Rewrite the lines below as a numbered list with blank lines dropped. Begin with the first line and stop after the line that contains "picture [425, 548, 1217, 662]".

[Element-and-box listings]
— Begin —
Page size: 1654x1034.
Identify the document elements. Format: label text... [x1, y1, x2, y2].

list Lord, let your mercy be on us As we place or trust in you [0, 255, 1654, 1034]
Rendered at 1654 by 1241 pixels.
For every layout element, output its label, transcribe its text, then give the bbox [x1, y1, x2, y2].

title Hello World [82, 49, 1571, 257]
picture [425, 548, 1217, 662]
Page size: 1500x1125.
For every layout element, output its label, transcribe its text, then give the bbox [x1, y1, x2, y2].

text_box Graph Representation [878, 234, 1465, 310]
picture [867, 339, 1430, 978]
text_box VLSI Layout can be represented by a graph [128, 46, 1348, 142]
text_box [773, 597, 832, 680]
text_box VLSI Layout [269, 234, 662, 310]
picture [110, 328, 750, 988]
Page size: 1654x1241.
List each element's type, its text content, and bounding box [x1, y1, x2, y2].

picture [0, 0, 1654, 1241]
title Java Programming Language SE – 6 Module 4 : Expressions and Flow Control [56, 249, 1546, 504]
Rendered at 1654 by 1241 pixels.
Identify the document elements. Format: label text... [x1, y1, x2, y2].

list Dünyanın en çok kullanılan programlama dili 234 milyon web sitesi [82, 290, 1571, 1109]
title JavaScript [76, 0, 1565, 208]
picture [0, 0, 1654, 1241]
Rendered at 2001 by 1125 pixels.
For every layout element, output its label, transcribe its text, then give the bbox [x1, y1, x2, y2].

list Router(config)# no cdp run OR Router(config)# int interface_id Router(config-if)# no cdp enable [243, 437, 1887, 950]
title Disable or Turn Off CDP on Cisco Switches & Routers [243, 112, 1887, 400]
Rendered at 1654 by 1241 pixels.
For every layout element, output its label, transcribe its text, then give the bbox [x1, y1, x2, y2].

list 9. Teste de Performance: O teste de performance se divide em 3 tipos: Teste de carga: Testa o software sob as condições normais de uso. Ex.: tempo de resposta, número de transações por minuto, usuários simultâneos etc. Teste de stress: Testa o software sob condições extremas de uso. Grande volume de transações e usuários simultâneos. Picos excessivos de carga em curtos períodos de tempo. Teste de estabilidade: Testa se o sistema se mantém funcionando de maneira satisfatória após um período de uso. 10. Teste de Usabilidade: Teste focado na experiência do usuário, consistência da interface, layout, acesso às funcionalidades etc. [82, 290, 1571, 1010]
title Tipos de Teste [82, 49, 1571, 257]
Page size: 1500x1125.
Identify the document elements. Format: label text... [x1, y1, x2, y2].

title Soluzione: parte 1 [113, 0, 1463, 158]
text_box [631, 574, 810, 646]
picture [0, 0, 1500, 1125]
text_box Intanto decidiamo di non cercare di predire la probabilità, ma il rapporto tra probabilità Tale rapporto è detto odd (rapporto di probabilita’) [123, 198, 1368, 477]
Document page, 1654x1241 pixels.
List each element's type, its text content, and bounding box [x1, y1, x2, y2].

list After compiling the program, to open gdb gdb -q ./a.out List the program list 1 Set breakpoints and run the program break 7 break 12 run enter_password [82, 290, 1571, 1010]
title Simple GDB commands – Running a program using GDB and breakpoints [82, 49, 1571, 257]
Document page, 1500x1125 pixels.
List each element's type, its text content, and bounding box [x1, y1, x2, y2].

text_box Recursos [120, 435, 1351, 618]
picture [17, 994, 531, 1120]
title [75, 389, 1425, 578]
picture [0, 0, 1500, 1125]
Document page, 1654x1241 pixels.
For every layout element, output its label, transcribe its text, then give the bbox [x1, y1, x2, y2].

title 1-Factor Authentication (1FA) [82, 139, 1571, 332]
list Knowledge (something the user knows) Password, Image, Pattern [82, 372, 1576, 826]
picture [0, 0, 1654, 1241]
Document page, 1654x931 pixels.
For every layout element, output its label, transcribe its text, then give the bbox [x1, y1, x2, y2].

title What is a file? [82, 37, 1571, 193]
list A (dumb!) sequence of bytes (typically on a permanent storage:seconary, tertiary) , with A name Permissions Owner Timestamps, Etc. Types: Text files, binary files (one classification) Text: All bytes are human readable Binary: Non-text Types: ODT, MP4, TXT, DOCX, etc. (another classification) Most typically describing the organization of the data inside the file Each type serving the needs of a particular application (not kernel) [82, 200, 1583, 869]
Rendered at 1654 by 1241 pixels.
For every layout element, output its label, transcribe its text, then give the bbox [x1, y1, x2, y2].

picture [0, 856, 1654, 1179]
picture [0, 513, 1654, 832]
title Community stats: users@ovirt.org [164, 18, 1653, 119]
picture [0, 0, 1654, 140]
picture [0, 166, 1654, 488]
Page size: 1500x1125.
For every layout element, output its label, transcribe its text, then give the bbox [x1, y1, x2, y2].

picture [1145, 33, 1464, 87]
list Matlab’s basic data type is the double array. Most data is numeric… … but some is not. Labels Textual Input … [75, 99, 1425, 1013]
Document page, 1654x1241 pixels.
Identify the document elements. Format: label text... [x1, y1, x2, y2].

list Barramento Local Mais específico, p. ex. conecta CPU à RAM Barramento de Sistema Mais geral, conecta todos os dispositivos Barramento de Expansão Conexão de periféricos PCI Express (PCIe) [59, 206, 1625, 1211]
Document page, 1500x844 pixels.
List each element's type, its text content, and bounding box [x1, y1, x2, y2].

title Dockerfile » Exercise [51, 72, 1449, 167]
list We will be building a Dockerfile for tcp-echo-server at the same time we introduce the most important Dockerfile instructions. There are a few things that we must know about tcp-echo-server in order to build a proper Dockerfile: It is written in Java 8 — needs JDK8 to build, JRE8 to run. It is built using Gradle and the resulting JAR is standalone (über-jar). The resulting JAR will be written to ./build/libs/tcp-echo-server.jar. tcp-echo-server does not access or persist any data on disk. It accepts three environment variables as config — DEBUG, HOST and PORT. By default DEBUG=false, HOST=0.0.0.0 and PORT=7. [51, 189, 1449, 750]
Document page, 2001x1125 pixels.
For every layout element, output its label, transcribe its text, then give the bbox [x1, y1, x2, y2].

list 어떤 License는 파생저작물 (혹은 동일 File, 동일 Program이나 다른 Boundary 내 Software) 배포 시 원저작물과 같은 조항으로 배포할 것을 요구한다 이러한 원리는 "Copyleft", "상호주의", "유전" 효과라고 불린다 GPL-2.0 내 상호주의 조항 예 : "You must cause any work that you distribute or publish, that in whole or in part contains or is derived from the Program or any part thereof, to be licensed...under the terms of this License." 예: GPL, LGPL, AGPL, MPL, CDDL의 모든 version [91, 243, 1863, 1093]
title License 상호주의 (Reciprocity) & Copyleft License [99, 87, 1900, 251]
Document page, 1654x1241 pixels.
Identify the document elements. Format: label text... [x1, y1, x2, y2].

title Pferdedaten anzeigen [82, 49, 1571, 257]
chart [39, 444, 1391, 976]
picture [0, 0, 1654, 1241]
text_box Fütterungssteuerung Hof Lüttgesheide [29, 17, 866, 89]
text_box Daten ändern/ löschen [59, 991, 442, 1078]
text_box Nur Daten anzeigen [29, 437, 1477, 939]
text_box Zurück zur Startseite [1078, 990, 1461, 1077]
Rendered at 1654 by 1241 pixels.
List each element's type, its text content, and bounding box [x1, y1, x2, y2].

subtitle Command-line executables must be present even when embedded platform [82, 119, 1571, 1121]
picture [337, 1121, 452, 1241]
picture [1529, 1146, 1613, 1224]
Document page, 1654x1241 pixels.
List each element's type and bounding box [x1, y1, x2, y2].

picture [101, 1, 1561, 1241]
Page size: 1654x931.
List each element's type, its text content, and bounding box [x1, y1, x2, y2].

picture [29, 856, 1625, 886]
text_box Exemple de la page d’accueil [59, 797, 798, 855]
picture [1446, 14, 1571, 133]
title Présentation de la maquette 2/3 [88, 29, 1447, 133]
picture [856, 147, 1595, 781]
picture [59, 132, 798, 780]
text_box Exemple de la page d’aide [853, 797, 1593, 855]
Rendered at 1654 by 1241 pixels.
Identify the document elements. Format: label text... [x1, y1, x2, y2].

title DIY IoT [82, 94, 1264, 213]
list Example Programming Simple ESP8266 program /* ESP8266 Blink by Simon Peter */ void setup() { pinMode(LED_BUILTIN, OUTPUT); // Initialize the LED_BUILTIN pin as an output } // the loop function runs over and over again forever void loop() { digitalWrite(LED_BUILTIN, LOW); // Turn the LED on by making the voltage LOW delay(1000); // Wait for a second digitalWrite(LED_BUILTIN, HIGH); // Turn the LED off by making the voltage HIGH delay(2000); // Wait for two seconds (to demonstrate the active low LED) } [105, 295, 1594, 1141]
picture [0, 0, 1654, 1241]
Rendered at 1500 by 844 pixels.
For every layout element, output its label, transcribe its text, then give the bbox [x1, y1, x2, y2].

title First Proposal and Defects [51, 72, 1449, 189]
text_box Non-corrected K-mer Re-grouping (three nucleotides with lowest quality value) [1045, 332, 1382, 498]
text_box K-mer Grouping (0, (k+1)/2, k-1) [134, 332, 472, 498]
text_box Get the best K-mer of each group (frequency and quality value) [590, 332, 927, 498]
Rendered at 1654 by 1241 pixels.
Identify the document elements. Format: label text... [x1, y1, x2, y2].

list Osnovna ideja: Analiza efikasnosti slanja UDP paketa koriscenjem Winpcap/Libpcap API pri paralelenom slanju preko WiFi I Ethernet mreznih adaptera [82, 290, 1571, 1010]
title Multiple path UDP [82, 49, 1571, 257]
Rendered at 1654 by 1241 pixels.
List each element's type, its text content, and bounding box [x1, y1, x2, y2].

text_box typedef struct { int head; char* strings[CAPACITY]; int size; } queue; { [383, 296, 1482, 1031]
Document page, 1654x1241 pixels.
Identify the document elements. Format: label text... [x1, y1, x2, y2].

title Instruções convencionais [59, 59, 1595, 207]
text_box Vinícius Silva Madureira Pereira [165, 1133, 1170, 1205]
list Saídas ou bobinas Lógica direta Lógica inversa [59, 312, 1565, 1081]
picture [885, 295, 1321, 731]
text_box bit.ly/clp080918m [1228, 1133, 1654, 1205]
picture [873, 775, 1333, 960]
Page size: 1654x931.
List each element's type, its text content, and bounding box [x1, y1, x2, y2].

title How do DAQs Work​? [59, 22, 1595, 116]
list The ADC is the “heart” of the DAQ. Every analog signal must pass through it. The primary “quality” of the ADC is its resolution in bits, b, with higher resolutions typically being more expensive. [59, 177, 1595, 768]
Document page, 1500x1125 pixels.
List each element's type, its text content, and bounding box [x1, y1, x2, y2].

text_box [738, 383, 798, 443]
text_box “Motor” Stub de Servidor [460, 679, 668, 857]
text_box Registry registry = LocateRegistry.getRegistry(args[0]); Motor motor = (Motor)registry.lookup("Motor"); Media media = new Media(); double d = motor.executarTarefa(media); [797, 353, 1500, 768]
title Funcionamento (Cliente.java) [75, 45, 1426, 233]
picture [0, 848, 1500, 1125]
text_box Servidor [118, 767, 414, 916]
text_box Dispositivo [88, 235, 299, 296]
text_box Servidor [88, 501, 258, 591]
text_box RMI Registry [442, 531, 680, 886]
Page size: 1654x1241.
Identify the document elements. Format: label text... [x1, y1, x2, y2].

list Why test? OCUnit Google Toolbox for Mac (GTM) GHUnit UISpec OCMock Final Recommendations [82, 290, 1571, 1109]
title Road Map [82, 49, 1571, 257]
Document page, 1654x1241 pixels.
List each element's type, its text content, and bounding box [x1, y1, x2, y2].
— End —
_SOLUTION TO THIS PROBLEM_
1. Page size: 1654x1034.
2. Identify the document elements. Format: label text... [x1, y1, x2, y2].
3. list Lord, let your mercy be on us As we place or trust in you [0, 255, 1654, 1034]
4. Rendered at 1654 by 1241 pixels.
5. For every layout element, output its label, transcribe its text, then give the bbox [x1, y1, x2, y2].
6. title Hello World [82, 49, 1571, 257]
7. picture [425, 548, 1217, 662]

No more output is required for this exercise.